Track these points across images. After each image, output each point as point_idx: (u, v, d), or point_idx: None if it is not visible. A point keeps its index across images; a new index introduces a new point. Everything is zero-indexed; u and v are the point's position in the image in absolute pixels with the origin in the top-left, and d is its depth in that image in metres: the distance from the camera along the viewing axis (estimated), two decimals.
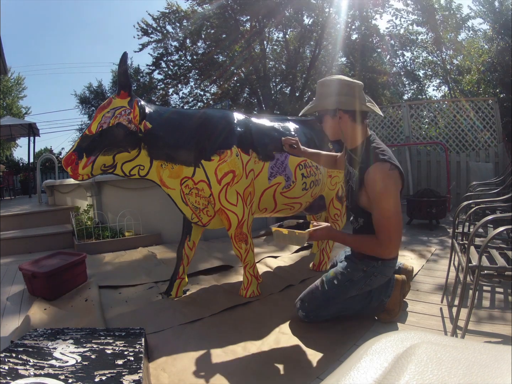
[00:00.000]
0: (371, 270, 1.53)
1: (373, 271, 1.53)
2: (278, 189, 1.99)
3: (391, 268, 1.58)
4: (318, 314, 1.60)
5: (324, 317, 1.61)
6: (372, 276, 1.54)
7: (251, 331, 1.59)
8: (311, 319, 1.61)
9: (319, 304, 1.58)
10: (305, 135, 2.15)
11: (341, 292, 1.56)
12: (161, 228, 3.45)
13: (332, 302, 1.57)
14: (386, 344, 0.37)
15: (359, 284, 1.55)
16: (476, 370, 0.30)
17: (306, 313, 1.60)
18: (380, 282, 1.58)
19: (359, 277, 1.54)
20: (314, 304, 1.59)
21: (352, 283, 1.55)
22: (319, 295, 1.58)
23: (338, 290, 1.56)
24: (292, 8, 9.41)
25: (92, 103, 17.22)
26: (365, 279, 1.54)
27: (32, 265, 2.16)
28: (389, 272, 1.58)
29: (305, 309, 1.60)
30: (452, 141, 5.27)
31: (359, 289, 1.57)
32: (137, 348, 1.20)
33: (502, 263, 1.46)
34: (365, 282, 1.55)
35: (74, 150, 1.65)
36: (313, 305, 1.59)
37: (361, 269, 1.54)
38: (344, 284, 1.56)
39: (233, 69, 10.46)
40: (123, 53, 1.71)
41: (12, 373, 0.97)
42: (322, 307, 1.58)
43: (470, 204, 2.15)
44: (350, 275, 1.56)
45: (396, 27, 10.43)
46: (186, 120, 1.86)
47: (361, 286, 1.56)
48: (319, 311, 1.59)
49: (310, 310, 1.59)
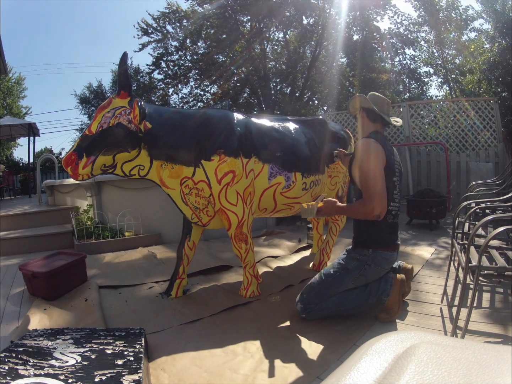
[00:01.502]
0: (363, 258, 1.61)
1: (365, 260, 1.61)
2: (278, 189, 1.99)
3: (385, 260, 1.62)
4: (315, 307, 1.62)
5: (322, 310, 1.63)
6: (366, 265, 1.60)
7: (251, 331, 1.59)
8: (309, 313, 1.63)
9: (315, 293, 1.62)
10: (305, 135, 2.15)
11: (337, 281, 1.62)
12: (161, 228, 3.45)
13: (328, 292, 1.61)
14: (386, 344, 0.37)
15: (354, 273, 1.61)
16: (476, 370, 0.30)
17: (304, 305, 1.63)
18: (375, 273, 1.63)
19: (353, 265, 1.62)
20: (311, 294, 1.63)
21: (347, 272, 1.62)
22: (316, 284, 1.65)
23: (334, 278, 1.63)
24: (292, 8, 9.41)
25: (92, 103, 17.22)
26: (359, 268, 1.61)
27: (32, 265, 2.16)
28: (384, 263, 1.63)
29: (303, 301, 1.64)
30: (452, 141, 5.27)
31: (354, 279, 1.61)
32: (137, 348, 1.20)
33: (502, 263, 1.46)
34: (359, 272, 1.61)
35: (74, 150, 1.65)
36: (310, 296, 1.63)
37: (354, 257, 1.63)
38: (340, 273, 1.63)
39: (233, 69, 10.47)
40: (123, 53, 1.71)
41: (12, 373, 0.97)
42: (318, 297, 1.61)
43: (470, 203, 2.15)
44: (345, 264, 1.64)
45: (397, 25, 10.43)
46: (186, 120, 1.86)
47: (355, 275, 1.61)
48: (316, 302, 1.61)
49: (307, 302, 1.63)
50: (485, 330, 1.49)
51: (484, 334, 1.47)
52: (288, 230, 3.76)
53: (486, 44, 10.03)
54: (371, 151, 1.56)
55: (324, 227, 2.75)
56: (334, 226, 2.44)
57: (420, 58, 11.78)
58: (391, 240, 1.65)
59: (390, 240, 1.65)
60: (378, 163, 1.56)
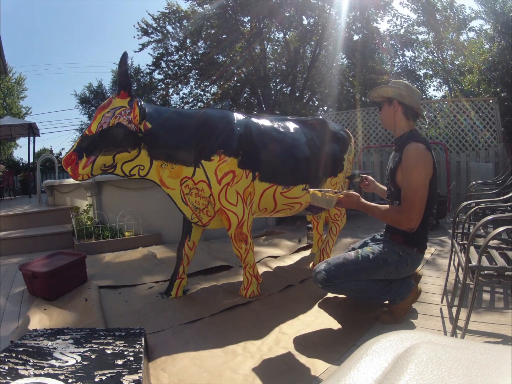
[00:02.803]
0: (405, 257, 1.58)
1: (407, 258, 1.57)
2: (278, 189, 1.99)
3: (419, 262, 1.63)
4: (339, 284, 1.57)
5: (343, 290, 1.60)
6: (405, 263, 1.58)
7: (251, 331, 1.59)
8: (328, 286, 1.59)
9: (346, 271, 1.56)
10: (305, 135, 2.15)
11: (372, 268, 1.56)
12: (161, 228, 3.45)
13: (358, 275, 1.56)
14: (386, 344, 0.37)
15: (391, 267, 1.57)
16: (476, 370, 0.30)
17: (328, 276, 1.56)
18: (407, 272, 1.62)
19: (393, 259, 1.57)
20: (341, 270, 1.56)
21: (386, 263, 1.57)
22: (350, 263, 1.57)
23: (370, 265, 1.56)
24: (292, 8, 9.41)
25: (92, 103, 17.22)
26: (398, 264, 1.57)
27: (32, 265, 2.16)
28: (417, 265, 1.64)
29: (329, 272, 1.56)
30: (452, 141, 5.27)
31: (388, 273, 1.58)
32: (137, 348, 1.20)
33: (502, 263, 1.46)
34: (396, 267, 1.57)
35: (74, 150, 1.65)
36: (340, 271, 1.56)
37: (397, 252, 1.58)
38: (378, 262, 1.57)
39: (233, 69, 10.47)
40: (123, 53, 1.71)
41: (12, 373, 0.97)
42: (347, 276, 1.56)
43: (470, 203, 2.15)
44: (386, 255, 1.58)
45: (396, 26, 10.43)
46: (186, 120, 1.86)
47: (391, 269, 1.57)
48: (342, 280, 1.56)
49: (333, 275, 1.56)
50: (485, 330, 1.49)
51: (484, 334, 1.47)
52: (288, 230, 3.76)
53: (486, 45, 10.04)
54: (421, 160, 1.51)
55: (324, 227, 2.75)
56: (334, 226, 2.44)
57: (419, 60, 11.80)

# Aim of the exercise
Down to the last line, set down the data above exactly, and omit all images.

# Written answer
Track these points across images. After each image, output each point as point_idx: (u, v, d), or point_idx: None if it is not visible. A point keeps its index across images; a new index introduces a new point. Everything is zero-indexed; u and v are the point's position in the image in absolute pixels with the origin in the top-left, and d is its depth in that image in metres: the distance from the camera along the viewing axis (estimated), two decimals.
[00:00.000]
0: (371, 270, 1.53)
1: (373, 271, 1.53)
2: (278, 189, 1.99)
3: (391, 268, 1.58)
4: (318, 314, 1.60)
5: (324, 317, 1.61)
6: (372, 276, 1.54)
7: (251, 331, 1.59)
8: (311, 319, 1.61)
9: (319, 304, 1.58)
10: (305, 135, 2.15)
11: (341, 292, 1.56)
12: (161, 228, 3.45)
13: (332, 302, 1.57)
14: (386, 344, 0.37)
15: (359, 284, 1.55)
16: (476, 370, 0.30)
17: (306, 313, 1.60)
18: (380, 282, 1.58)
19: (359, 277, 1.54)
20: (314, 304, 1.59)
21: (352, 283, 1.55)
22: (319, 295, 1.58)
23: (338, 290, 1.56)
24: (292, 8, 9.41)
25: (92, 103, 17.22)
26: (365, 279, 1.54)
27: (32, 265, 2.16)
28: (389, 272, 1.58)
29: (305, 309, 1.60)
30: (452, 141, 5.27)
31: (359, 289, 1.57)
32: (137, 348, 1.20)
33: (502, 263, 1.46)
34: (365, 282, 1.55)
35: (74, 150, 1.65)
36: (313, 305, 1.59)
37: (361, 269, 1.54)
38: (344, 284, 1.56)
39: (233, 69, 10.46)
40: (123, 53, 1.71)
41: (12, 373, 0.97)
42: (322, 307, 1.58)
43: (470, 204, 2.15)
44: (350, 275, 1.56)
45: (396, 27, 10.43)
46: (186, 120, 1.86)
47: (361, 286, 1.56)
48: (319, 311, 1.59)
49: (310, 310, 1.59)
[00:01.502]
0: (363, 258, 1.61)
1: (365, 260, 1.61)
2: (278, 189, 1.99)
3: (385, 260, 1.62)
4: (315, 307, 1.62)
5: (322, 310, 1.63)
6: (366, 265, 1.60)
7: (251, 331, 1.59)
8: (309, 313, 1.63)
9: (315, 293, 1.62)
10: (305, 135, 2.15)
11: (337, 281, 1.62)
12: (161, 228, 3.45)
13: (328, 292, 1.61)
14: (386, 344, 0.37)
15: (354, 273, 1.61)
16: (476, 370, 0.30)
17: (304, 305, 1.63)
18: (375, 273, 1.63)
19: (353, 265, 1.62)
20: (311, 294, 1.63)
21: (347, 272, 1.62)
22: (316, 284, 1.65)
23: (334, 278, 1.63)
24: (292, 8, 9.41)
25: (92, 103, 17.22)
26: (359, 268, 1.61)
27: (32, 265, 2.16)
28: (384, 263, 1.63)
29: (303, 301, 1.64)
30: (452, 141, 5.27)
31: (354, 279, 1.61)
32: (137, 348, 1.20)
33: (502, 263, 1.46)
34: (359, 272, 1.61)
35: (74, 150, 1.65)
36: (310, 296, 1.63)
37: (354, 257, 1.63)
38: (340, 273, 1.63)
39: (233, 69, 10.47)
40: (123, 53, 1.71)
41: (12, 373, 0.97)
42: (318, 297, 1.61)
43: (470, 203, 2.15)
44: (345, 264, 1.64)
45: (397, 25, 10.43)
46: (186, 120, 1.86)
47: (355, 275, 1.61)
48: (316, 302, 1.61)
49: (307, 302, 1.63)
50: (485, 330, 1.49)
51: (484, 334, 1.47)
52: (288, 230, 3.76)
53: (486, 44, 10.03)
54: (371, 151, 1.56)
55: (324, 227, 2.75)
56: (334, 226, 2.44)
57: (420, 58, 11.78)
58: (391, 240, 1.65)
59: (390, 240, 1.65)
60: (378, 163, 1.56)
[00:02.803]
0: (405, 257, 1.58)
1: (407, 258, 1.57)
2: (278, 189, 1.99)
3: (419, 262, 1.63)
4: (339, 284, 1.57)
5: (343, 290, 1.60)
6: (405, 263, 1.58)
7: (251, 331, 1.59)
8: (328, 286, 1.59)
9: (346, 271, 1.56)
10: (305, 135, 2.15)
11: (372, 268, 1.56)
12: (161, 228, 3.45)
13: (358, 275, 1.56)
14: (386, 344, 0.37)
15: (391, 267, 1.57)
16: (476, 370, 0.30)
17: (328, 276, 1.56)
18: (407, 272, 1.62)
19: (393, 259, 1.57)
20: (341, 270, 1.56)
21: (386, 263, 1.57)
22: (350, 263, 1.57)
23: (370, 265, 1.56)
24: (292, 8, 9.41)
25: (92, 103, 17.22)
26: (398, 264, 1.57)
27: (32, 265, 2.16)
28: (417, 265, 1.64)
29: (329, 272, 1.56)
30: (452, 141, 5.27)
31: (388, 273, 1.58)
32: (137, 348, 1.20)
33: (502, 263, 1.46)
34: (396, 267, 1.57)
35: (74, 150, 1.65)
36: (340, 271, 1.56)
37: (397, 252, 1.58)
38: (378, 262, 1.57)
39: (233, 69, 10.47)
40: (123, 53, 1.71)
41: (12, 373, 0.97)
42: (347, 276, 1.56)
43: (470, 203, 2.15)
44: (386, 255, 1.58)
45: (396, 26, 10.43)
46: (186, 120, 1.86)
47: (391, 269, 1.57)
48: (342, 280, 1.56)
49: (333, 275, 1.56)
50: (485, 330, 1.49)
51: (484, 334, 1.47)
52: (288, 230, 3.76)
53: (486, 45, 10.04)
54: (421, 160, 1.51)
55: (324, 227, 2.75)
56: (334, 226, 2.44)
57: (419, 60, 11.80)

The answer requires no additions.